Actually I just thought of one, without the full rack you couldn’t do reverse band deadlifts because you wouldn’t have the top of the rack to attach the bands to.

[quote]JaX Un wrote:
JPCleary wrote:
LiveFromThe781 wrote:
As far as a commercial gym in my area, there are only two that are close enough to be feasible

it takes me 45mins to get to my gym and 45mins to get home from my gym. it’s worth it.
[/quote]

I think these things just come down to the difference in people’s lifestyles and personal circumstances.

For example, do you work full time, go to school part time, have a house to take care of, a wife that expects to see you and a child that likes you to go to his/her extra curriculars?

You just described a hour and half drive time on top of my 60-90 minutes in the gym…that’s 3 hours hours out of the evening. If I am getting off work around 5:00PM that puts me at home every night at 8:00PM. If I want my 8 hours of sleep I need to be in the bed by 10:00PM so that leaves me two hours to eat dinner and not much else.

So for me, that wouldn’t work out. I either need a gym at home or close to home.

oh, i completely agree with you. It all comes down to personal circumstances, i wish it were different, trust me. haha

goodluck building your own gym, i wish i had the money or space for that…one day.

I used to train home, and I miss it now (shitty fitness gym…). As for the rack, I’d say the full one offers more safety: think of what would happen it you fall during squat…

Well I would of said the full rack as I wasn’t aware you could get a lat attachment on a half rack. The attachment will add a shit ton of exercises and variety which is exactly why I brought a full rack and not a half rack for my home gym.

In that particular half rack, there isn’t really anything I can think of that you could in a full rack that you couldn’t do on the half, with the exception of rack pulls. I have a hard time believing those bars can hold 1500lbs. Not that would ever need to anyway.

Seems rather expensive though.

Would you choose a woman with a half rack over the woman with a full rack?
lol

Check Craigslist for gym equipment. You can pick up great deals if you just keep a watchful eye. I have a kickass garage gym that I put together this way, although I did build some of it myself. Having said that, I’d opt for the half rack if you’re pressed for room.

Half rack is definitely better for the stated reason that you can take the bar out of the rack very easily.
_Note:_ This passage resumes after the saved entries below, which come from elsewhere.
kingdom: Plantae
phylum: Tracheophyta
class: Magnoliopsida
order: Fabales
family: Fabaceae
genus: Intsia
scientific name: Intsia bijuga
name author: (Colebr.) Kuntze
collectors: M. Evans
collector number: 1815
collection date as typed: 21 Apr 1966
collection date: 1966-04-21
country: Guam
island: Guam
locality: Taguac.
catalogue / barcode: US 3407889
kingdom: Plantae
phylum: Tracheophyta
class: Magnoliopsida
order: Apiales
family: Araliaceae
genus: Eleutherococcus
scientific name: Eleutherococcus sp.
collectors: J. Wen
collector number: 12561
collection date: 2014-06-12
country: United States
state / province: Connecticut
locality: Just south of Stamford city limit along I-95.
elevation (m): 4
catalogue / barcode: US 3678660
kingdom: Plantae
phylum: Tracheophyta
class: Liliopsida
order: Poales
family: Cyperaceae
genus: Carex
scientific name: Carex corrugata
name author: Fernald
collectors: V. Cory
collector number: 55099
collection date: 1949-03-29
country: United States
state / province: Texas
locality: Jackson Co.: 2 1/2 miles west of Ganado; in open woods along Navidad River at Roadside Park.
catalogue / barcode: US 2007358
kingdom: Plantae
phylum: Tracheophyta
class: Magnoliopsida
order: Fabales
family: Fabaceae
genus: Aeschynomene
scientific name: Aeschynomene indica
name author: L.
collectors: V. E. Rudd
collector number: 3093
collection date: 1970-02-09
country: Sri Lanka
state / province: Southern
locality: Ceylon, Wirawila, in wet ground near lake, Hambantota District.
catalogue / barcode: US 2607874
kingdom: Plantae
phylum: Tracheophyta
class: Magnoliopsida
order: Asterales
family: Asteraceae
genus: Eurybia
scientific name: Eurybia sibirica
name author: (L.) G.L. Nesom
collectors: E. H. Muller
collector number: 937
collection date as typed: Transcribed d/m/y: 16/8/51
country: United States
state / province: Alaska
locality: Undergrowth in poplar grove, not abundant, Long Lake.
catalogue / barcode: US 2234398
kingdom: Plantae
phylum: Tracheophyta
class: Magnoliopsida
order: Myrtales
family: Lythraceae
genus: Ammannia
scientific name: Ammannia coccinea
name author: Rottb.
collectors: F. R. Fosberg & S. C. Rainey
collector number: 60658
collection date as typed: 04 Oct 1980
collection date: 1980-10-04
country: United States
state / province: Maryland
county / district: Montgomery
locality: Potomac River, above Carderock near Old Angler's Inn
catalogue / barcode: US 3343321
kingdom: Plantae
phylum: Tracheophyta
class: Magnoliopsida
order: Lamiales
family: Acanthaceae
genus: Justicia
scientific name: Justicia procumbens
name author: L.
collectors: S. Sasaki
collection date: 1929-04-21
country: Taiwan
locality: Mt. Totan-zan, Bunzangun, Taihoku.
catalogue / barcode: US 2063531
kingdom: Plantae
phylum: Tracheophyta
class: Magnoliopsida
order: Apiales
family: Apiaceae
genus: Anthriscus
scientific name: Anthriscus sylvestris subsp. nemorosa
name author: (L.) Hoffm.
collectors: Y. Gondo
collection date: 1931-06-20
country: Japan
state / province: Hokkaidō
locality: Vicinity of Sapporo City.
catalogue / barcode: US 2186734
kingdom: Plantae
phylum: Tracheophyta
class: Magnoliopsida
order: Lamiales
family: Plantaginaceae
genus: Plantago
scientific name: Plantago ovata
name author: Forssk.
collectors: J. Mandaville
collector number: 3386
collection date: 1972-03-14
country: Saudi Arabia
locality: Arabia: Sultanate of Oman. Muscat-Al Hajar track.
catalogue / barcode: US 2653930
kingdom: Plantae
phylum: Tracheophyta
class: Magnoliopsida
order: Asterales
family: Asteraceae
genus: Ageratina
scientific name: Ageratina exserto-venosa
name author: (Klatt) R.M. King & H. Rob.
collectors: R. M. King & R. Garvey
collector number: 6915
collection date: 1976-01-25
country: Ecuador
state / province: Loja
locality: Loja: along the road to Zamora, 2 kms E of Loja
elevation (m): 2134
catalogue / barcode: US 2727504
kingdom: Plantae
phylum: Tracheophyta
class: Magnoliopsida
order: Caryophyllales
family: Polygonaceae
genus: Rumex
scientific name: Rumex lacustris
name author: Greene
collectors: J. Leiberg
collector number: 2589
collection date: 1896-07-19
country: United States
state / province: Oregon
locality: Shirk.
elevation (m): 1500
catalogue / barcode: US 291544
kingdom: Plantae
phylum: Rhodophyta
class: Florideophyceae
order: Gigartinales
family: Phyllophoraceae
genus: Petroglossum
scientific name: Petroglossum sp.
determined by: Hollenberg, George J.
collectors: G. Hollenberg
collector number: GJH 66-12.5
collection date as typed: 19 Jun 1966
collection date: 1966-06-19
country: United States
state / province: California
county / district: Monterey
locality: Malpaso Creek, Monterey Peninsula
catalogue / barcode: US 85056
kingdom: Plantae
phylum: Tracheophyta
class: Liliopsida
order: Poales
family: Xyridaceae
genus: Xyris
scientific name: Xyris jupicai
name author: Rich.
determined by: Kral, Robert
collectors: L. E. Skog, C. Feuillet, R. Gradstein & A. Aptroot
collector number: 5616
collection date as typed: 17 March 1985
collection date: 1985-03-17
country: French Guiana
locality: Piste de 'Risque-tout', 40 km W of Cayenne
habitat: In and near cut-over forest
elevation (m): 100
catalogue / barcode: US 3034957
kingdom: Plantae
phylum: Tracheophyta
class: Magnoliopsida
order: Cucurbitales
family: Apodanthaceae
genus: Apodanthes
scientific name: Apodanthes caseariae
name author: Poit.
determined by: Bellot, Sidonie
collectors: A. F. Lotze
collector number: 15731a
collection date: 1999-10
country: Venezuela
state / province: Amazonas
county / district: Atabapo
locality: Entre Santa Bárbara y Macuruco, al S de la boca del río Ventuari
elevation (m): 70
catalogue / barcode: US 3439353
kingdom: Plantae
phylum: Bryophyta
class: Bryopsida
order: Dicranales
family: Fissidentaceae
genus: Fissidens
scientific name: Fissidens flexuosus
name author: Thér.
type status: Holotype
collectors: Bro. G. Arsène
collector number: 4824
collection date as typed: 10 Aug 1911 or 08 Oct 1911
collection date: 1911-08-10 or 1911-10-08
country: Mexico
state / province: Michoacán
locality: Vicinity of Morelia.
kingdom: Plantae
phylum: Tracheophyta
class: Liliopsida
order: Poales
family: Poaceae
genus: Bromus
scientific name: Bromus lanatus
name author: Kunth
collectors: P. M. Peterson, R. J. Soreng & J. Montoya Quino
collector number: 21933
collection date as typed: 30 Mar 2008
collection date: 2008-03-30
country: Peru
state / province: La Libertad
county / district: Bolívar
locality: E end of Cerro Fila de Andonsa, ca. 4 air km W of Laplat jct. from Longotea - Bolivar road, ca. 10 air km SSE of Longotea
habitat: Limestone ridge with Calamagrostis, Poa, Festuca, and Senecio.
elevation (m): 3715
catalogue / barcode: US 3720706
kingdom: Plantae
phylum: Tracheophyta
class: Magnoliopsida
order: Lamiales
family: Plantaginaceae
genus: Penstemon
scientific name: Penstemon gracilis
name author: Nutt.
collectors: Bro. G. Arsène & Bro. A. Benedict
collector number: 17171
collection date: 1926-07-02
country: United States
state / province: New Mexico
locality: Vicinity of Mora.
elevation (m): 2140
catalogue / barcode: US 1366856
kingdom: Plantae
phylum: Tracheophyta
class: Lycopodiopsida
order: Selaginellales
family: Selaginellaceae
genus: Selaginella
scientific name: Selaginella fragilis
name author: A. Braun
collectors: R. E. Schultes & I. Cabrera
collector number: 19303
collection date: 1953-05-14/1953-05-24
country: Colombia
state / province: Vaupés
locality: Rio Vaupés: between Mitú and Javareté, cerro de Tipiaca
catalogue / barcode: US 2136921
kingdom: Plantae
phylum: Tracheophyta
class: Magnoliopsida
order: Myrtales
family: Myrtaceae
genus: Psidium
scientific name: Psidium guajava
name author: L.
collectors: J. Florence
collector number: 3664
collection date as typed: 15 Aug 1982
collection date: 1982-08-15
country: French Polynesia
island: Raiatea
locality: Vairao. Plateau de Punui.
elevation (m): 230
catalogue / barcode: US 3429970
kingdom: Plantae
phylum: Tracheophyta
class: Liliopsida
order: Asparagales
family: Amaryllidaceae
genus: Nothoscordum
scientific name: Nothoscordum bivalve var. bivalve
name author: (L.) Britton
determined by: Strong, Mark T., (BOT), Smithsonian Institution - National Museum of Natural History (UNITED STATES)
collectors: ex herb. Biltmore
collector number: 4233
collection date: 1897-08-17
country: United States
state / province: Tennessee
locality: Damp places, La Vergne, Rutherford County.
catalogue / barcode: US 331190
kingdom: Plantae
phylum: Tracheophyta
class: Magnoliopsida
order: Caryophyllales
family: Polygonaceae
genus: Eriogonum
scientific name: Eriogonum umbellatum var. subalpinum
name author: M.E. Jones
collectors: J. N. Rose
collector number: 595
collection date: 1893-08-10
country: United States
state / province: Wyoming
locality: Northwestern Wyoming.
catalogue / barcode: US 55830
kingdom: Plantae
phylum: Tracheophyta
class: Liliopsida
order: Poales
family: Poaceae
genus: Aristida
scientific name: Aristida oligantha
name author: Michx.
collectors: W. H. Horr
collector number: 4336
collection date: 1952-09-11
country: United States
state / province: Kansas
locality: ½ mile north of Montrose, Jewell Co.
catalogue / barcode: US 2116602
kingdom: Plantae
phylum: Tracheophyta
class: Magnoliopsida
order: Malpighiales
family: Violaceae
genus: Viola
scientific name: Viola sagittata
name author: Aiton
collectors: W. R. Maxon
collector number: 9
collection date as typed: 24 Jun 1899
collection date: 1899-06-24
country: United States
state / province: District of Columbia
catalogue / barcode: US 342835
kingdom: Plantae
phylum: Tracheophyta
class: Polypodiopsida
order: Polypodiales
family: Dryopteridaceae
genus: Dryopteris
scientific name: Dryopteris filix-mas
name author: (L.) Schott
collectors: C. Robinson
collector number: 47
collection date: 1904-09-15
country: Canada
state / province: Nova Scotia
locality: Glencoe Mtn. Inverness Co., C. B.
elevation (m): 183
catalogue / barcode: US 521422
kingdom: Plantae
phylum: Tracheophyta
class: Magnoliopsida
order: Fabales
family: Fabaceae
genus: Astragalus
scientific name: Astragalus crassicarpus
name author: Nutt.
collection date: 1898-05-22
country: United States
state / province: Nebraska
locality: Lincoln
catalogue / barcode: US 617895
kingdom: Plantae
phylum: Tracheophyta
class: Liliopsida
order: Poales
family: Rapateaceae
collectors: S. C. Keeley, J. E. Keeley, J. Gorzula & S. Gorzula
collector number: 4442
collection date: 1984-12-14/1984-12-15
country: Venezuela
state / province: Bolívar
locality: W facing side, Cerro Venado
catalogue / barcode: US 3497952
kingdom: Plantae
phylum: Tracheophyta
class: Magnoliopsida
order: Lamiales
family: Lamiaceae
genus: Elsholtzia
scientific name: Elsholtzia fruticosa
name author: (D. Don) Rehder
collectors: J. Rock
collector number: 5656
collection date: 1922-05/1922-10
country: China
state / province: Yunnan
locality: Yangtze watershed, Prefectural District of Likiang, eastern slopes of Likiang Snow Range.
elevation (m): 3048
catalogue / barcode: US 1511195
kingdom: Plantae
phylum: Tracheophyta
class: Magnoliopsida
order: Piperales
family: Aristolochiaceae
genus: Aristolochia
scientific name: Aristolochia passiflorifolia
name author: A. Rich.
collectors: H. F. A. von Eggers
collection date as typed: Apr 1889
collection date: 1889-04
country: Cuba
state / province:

However, if you want to do rack pulls then you need the Full rack. Personally I would go with the half.

to answer your question, it looks like you would have to remove the bar in order to do pull-ups/chins, whatever. that seems like it would be a pain in the ass, since i consider those movments to be staples. if you look at the half rack, it looks like you’d have to remove the bar, then put it back or whatever when you are done. if you are a pull-up guy, it may be worth the convenience (plus the fact that the full rack can hold more weight, etc.)